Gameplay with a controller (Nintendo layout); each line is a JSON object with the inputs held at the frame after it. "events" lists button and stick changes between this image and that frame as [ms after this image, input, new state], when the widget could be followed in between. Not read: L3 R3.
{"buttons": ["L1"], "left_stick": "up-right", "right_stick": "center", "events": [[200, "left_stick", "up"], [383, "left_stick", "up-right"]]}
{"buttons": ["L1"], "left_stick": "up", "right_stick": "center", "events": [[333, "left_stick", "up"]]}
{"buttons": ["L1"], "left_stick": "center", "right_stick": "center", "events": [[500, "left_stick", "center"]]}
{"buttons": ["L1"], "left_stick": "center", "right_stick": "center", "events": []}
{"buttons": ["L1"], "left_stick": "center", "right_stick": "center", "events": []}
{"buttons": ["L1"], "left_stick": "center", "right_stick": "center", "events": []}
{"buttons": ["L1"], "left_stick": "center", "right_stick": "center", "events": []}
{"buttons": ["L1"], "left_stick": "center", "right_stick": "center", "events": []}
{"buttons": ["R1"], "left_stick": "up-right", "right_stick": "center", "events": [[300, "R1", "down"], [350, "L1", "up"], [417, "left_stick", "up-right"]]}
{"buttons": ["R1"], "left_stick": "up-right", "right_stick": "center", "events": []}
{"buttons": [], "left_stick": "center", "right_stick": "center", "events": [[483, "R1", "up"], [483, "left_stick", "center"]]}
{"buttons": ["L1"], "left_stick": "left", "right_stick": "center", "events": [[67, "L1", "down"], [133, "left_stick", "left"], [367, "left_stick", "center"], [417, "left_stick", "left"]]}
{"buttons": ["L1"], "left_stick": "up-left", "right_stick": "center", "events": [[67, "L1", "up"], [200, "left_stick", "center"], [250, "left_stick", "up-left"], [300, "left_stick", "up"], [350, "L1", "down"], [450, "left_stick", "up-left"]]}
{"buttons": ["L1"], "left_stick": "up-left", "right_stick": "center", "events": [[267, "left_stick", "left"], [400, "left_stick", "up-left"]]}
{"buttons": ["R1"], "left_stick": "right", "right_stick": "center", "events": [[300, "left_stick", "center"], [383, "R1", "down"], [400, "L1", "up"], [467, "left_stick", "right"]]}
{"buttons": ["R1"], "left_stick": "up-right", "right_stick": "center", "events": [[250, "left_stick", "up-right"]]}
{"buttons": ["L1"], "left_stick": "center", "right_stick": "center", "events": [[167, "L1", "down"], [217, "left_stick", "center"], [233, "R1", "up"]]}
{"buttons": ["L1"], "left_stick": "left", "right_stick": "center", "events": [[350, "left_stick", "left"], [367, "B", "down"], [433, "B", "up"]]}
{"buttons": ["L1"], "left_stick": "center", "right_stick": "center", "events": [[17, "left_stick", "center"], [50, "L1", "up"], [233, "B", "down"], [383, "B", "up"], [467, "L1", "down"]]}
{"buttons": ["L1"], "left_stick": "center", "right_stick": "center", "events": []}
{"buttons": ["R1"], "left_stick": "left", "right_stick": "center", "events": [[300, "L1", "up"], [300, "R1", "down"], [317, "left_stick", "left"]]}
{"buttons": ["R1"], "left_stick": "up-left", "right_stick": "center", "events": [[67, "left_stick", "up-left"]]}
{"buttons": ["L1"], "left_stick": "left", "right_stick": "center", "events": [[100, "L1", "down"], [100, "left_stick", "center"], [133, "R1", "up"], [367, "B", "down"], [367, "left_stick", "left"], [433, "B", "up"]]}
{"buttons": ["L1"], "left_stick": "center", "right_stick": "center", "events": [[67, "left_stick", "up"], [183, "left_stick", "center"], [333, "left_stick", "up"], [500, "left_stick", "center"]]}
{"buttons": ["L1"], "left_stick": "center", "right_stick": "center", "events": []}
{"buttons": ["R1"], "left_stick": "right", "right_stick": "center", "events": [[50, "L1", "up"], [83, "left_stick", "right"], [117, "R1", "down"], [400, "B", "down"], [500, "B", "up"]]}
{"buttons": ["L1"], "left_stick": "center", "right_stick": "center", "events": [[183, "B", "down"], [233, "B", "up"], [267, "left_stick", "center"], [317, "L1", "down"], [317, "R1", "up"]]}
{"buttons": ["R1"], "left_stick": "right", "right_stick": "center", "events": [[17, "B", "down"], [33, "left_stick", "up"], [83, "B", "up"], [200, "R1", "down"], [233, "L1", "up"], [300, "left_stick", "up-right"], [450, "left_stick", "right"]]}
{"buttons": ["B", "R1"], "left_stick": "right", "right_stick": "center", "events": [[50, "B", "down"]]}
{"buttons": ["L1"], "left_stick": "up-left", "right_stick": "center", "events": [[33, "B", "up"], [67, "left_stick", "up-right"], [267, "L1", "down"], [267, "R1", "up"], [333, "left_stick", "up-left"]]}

- - - - -

The problem: An exact reproduction of the listing is required, covering every entry.

Worked solution:
Gameplay with a controller (Nintendo layout); each line is a JSON object with the inputs held at the frame after it. "events" lists button and stick changes between this image and that frame as [ms after this image, input, new state], when the widget could be followed in between. Not read: L3 R3.
{"buttons": ["L1"], "left_stick": "up-right", "right_stick": "center", "events": [[200, "left_stick", "up"], [383, "left_stick", "up-right"]]}
{"buttons": ["L1"], "left_stick": "up", "right_stick": "center", "events": [[333, "left_stick", "up"]]}
{"buttons": ["L1"], "left_stick": "center", "right_stick": "center", "events": [[500, "left_stick", "center"]]}
{"buttons": ["L1"], "left_stick": "center", "right_stick": "center", "events": []}
{"buttons": ["L1"], "left_stick": "center", "right_stick": "center", "events": []}
{"buttons": ["L1"], "left_stick": "center", "right_stick": "center", "events": []}
{"buttons": ["L1"], "left_stick": "center", "right_stick": "center", "events": []}
{"buttons": ["L1"], "left_stick": "center", "right_stick": "center", "events": []}
{"buttons": ["R1"], "left_stick": "up-right", "right_stick": "center", "events": [[300, "R1", "down"], [350, "L1", "up"], [417, "left_stick", "up-right"]]}
{"buttons": ["R1"], "left_stick": "up-right", "right_stick": "center", "events": []}
{"buttons": [], "left_stick": "center", "right_stick": "center", "events": [[483, "R1", "up"], [483, "left_stick", "center"]]}
{"buttons": ["L1"], "left_stick": "left", "right_stick": "center", "events": [[67, "L1", "down"], [133, "left_stick", "left"], [367, "left_stick", "center"], [417, "left_stick", "left"]]}
{"buttons": ["L1"], "left_stick": "up-left", "right_stick": "center", "events": [[67, "L1", "up"], [200, "left_stick", "center"], [250, "left_stick", "up-left"], [300, "left_stick", "up"], [350, "L1", "down"], [450, "left_stick", "up-left"]]}
{"buttons": ["L1"], "left_stick": "up-left", "right_stick": "center", "events": [[267, "left_stick", "left"], [400, "left_stick", "up-left"]]}
{"buttons": ["R1"], "left_stick": "right", "right_stick": "center", "events": [[300, "left_stick", "center"], [383, "R1", "down"], [400, "L1", "up"], [467, "left_stick", "right"]]}
{"buttons": ["R1"], "left_stick": "up-right", "right_stick": "center", "events": [[250, "left_stick", "up-right"]]}
{"buttons": ["L1"], "left_stick": "center", "right_stick": "center", "events": [[167, "L1", "down"], [217, "left_stick", "center"], [233, "R1", "up"]]}
{"buttons": ["L1"], "left_stick": "left", "right_stick": "center", "events": [[350, "left_stick", "left"], [367, "B", "down"], [433, "B", "up"]]}
{"buttons": ["L1"], "left_stick": "center", "right_stick": "center", "events": [[17, "left_stick", "center"], [50, "L1", "up"], [233, "B", "down"], [383, "B", "up"], [467, "L1", "down"]]}
{"buttons": ["L1"], "left_stick": "center", "right_stick": "center", "events": []}
{"buttons": ["R1"], "left_stick": "left", "right_stick": "center", "events": [[300, "L1", "up"], [300, "R1", "down"], [317, "left_stick", "left"]]}
{"buttons": ["R1"], "left_stick": "up-left", "right_stick": "center", "events": [[67, "left_stick", "up-left"]]}
{"buttons": ["L1"], "left_stick": "left", "right_stick": "center", "events": [[100, "L1", "down"], [100, "left_stick", "center"], [133, "R1", "up"], [367, "B", "down"], [367, "left_stick", "left"], [433, "B", "up"]]}
{"buttons": ["L1"], "left_stick": "center", "right_stick": "center", "events": [[67, "left_stick", "up"], [183, "left_stick", "center"], [333, "left_stick", "up"], [500, "left_stick", "center"]]}
{"buttons": ["L1"], "left_stick": "center", "right_stick": "center", "events": []}
{"buttons": ["R1"], "left_stick": "right", "right_stick": "center", "events": [[50, "L1", "up"], [83, "left_stick", "right"], [117, "R1", "down"], [400, "B", "down"], [500, "B", "up"]]}
{"buttons": ["L1"], "left_stick": "center", "right_stick": "center", "events": [[183, "B", "down"], [233, "B", "up"], [267, "left_stick", "center"], [317, "L1", "down"], [317, "R1", "up"]]}
{"buttons": ["R1"], "left_stick": "right", "right_stick": "center", "events": [[17, "B", "down"], [33, "left_stick", "up"], [83, "B", "up"], [200, "R1", "down"], [233, "L1", "up"], [300, "left_stick", "up-right"], [450, "left_stick", "right"]]}
{"buttons": ["B", "R1"], "left_stick": "right", "right_stick": "center", "events": [[50, "B", "down"]]}
{"buttons": ["L1"], "left_stick": "up-left", "right_stick": "center", "events": [[33, "B", "up"], [67, "left_stick", "up-right"], [267, "L1", "down"], [267, "R1", "up"], [333, "left_stick", "up-left"]]}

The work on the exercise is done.